**Exercise aim:**
Please work out how many lines in the entries below include the string "centering", and reply with the number alone.
** Opening Listed records block **
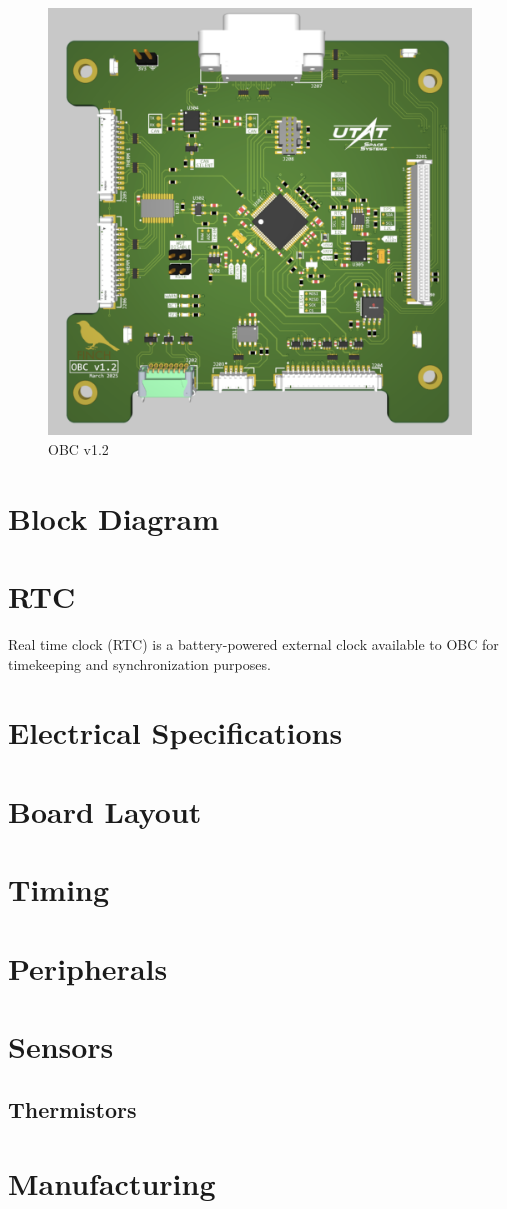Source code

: \documentclass[10pt]{../datasheet}
\begin{document}
\begin{figure}[H]
  \centering
  \includegraphics[width=0.95\linewidth]{../figures/OBC_SS.png}
  \caption{\centering OBC v1.2}
  \label{fig:enter-label}
\end{figure}

\onecolumn
\section{Block Diagram}

\section{RTC}

Real time clock (RTC) is a battery-powered external clock available to OBC for
timekeeping and synchronization purposes.

\section{Electrical Specifications}
\section{Board Layout}
\section{Timing}
\section{Peripherals}
\section{Sensors}
\subsection{Thermistors}
\section{Manufacturing}
\end{document}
** Closing Listed records block **
**Solution for this exercise:**
2